Q. KMWorld.: Speaking of search, could you talk a little about Endeca?

A. Pepus: I think people need other approaches than just keyword search. Particularly [when you] look at the world through different perspectives or layers. I may be, say, a mid-level person doing a very specific job in business vs. a top executive. The executive needs to have a bird's-eye view of the world and be knowledgeable a little bit about everything, while a mid-level manager might need to be involved much more in depth about what's going on in a specific situation. What's nice about Endeca is that with the directed search engine and all of its underlying analytics, it can really deliver a lot of very useful information in ways that a normal search engine could never do.

Even today, if you search for a name, for example, on Google, you'll get a lot of hits that don't have anything to do with the name. And so that leads me to believe there's still a lot of work to do in search. Endeca represents a leap ahead in that area, I think its attraction with the customer base is really proving it out.

Q. KMWorld: I noticed, too, that you have invested in Kofax because of the capabilities it offers from the acquisition of Mohomine.

A. Pepus: I think [the acquisition of Mohomine] was a good [move] for Kofax, being a big document content scanning and management company. I believe the big focus for [Kofax] is to use Mohomine within its Ascent engine to provide multilingual categorization capabilities. Since Kofax already has a strong multilingual approach, Mohomine does a good job adding the new capabilities in categorization to the Ascent product. Unlike Stratify, Mohomine takes a pre-existing taxonomy and doesn't need a lot of documents to train it. In fact, with a given taxonomy you can get pretty good results with three or four fairly rich example documents. I think that's one of the things In-Q-Tel found very [attractive].

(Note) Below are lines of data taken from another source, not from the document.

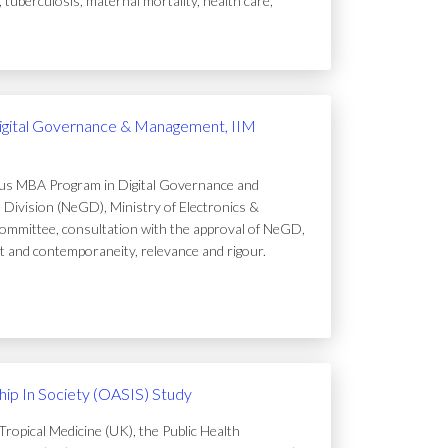
uberculosis, maternal mortality, health care,
igital Governance & Management, IIM
ous MBA Program in Digital Governance and
Division (NeGD), Ministry of Electronics &
ommittee, consultation with the approval of NeGD,
t and contemporaneity, relevance and rigour.
ip In Society (OASIS) Study
ropical Medicine (UK), the Public Health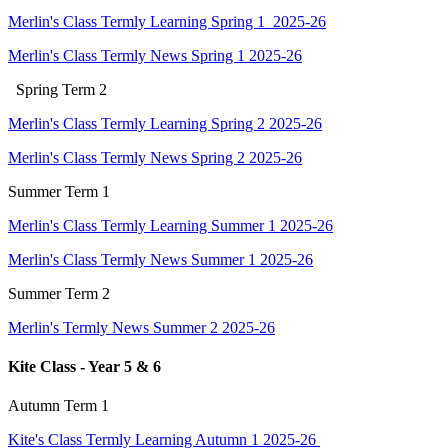
Merlin's Class Termly Learning Spring 1 2025-26
Merlin's Class Termly News Spring 1 2025-26
Spring
Term 2
Merlin's Class Termly Learning Spring 2 2025-26
Merlin's Class Termly News Spring 2 2025-26
Summer Term 1
Merlin's Class Termly Learning Summer 1 2025-26
Merlin's Class Termly News Summer 1 2025-26
Summer Term 2
Merlin's Termly News Summer 2 2025-26
Kite Class - Year 5 & 6
Autumn Term 1
Kite's Class Termly Learning Autumn 1 2025-26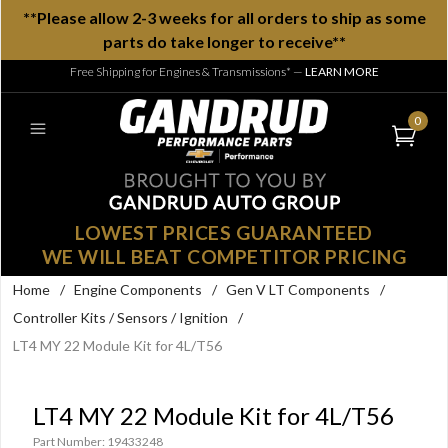
**Please allow 2-3 weeks for all orders to ship as some
parts do take longer to receive**
Free Shipping for Engines & Transmissions*
—
LEARN MORE
0
LOWEST PRICES GUARANTEED
WE WILL BEAT COMPETITOR PRICING
Home
/
Engine Components
/
Gen V LT Components
/
Controller Kits / Sensors / Ignition
/
LT4 MY 22 Module Kit for 4L/T56
LT4 MY 22 Module Kit for 4L/T56
Part Number: 19433248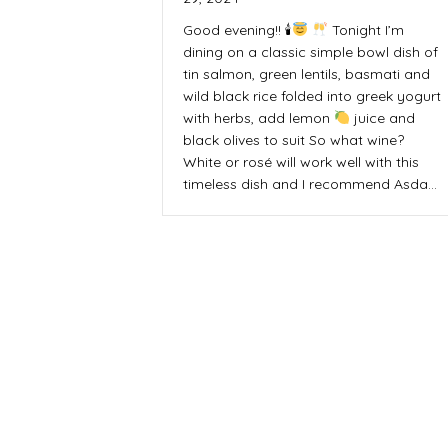
Good evening!! 🕯
Tonight I’m
dining on a classic simple bowl dish of
tin salmon, green lentils, basmati and
wild black rice folded into greek yogurt
with herbs, add lemon
juice and
black olives to suit So what wine?
White or rosé will work well with this
timeless dish and I recommend Asda…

Q. KMWorld: In-Q-Tel has a relationship with Tacit, as well, right?

A. Yes, [Tacit's] ActiveNet is in Version 3, and I continue to be very impressed. First of all, doing what [Tacit] does is harder than what a lot of other software companies do because it requires a significant effort to implement it. It's not like you can buy Tacit for small groups of people. You really need an enterprise. You need a meaningful number of people who really don't know each other well in order to get the return on investment for Tacit. But it is so compelling in the world of business. Look at a situation where you've got mergers going on all the time. How are two companies going to find out whom they need to talk to within each [company]? Look at what's going on in the government with the Department of Homeland Security. Look at what is going on with a lot of the financial mergers on Wall Street--just all over the place. It's not like people and companies share their information. What really makes business work, though, is if you know the right person to call to find out what you don't know.

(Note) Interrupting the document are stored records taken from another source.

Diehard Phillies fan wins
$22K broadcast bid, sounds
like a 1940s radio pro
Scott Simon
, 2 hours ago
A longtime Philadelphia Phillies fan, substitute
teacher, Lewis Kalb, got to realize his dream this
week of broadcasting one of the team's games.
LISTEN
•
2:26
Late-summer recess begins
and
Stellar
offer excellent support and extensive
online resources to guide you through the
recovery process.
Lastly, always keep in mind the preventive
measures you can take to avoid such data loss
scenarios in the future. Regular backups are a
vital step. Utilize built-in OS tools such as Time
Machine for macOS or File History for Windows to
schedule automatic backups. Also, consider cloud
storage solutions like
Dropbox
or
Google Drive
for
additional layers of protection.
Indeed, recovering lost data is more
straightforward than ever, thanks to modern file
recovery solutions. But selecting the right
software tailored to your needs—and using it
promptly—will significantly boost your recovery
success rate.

Tacit makes it easy because you can literally weave it into an existing application. It will tell you right away whom you need to find, if the person is online with instant messaging, do they have e-mail, do they have a cell phone number? And it does all this in a very secure manner. Tacit automatically creates and manages a profile of a person's skills and capabilities. And I can tell you right now having lived in a world where we want people to use things like profiles, Tacit has really got to be one of the only ways to make a 100% bullet-proof process. It builds its profiles automatically by monitoring what you write in your e-mail and other places, automatically understanding--continuously and securely--what you know and what you don't know. Then, it can help you and other people fill in gaps of knowledge. It's just brilliant. It's such a great idea. There are a lot of other things going on today with social network analysis and whatnot. But, really, Tacit is the only company that I know that works in such an interesting and effective knowledge management-oriented way.

Q. KMWorld: You've invested in Spotfire . Why?

A. Pepus: One of the areas we're looking at this year is visualization. What I like about Spotfire is that it's user-focused visualization tools give you the ability to carefully and finely control and analyze what you visualize. You can granularly dial up and down each item of what information you are displaying on the screen. People need better tools for their specific information selection criteria and analysis needs. That's exactly what Spotfire does. It presents a variety of beautiful and meaningful visualization tools--some of the standard ones that you would see like out of an Excel spreadsheet--and others more creative and clever concepts. You can then feed your data sets in and, at a glance, get a lot of visual meaning out of a very complex set of data. You can do a lot of fine, granular control on what you are visualizing right on the screen.

Q. KMWorld: Since you have discussed visualization tools, is there another company In-Q-Tel has invested in that shows some promise?

A. Pepus: One company of interest is PixLogic. You know when you search on Google, you're using a variety of search algorithms that are focused on text, word stemming and relationships of statistics and natural language to give you the result you need. But when you search Google Images, it only works because somebody, somewhere has put metadata in about an image.

What businesses really need is a tool that can search images just like Google searches text. That is, a tool that doesn't need textual metadata associated with an image to find a specific image in a collection of documents. Say, for example, that I have a collection of company logos. I'd like to be able to search through them by providing a graphical example without [manually] providing metadata about those images. PixLogic does this by providing a pixel-level search for shapes and angles.

It's an early-stage company, and it has a way to go in its technology but it shows some great promise. From a knowledge management standpoint, you could run the PixLogic search engine over a corpus of images, generating a bunch of metadata automatically and dynamically. You don't even have to manually touch the stuff to add metadata. And then when you search that corpus people can use PixLogic's search interface. Provide an image of a red arrow, and PixLogic will find all the red arrows in this corpus. You could scope it in so that it finds all arrows vs. something color- or attribute-specific. It's very flexible in that regard.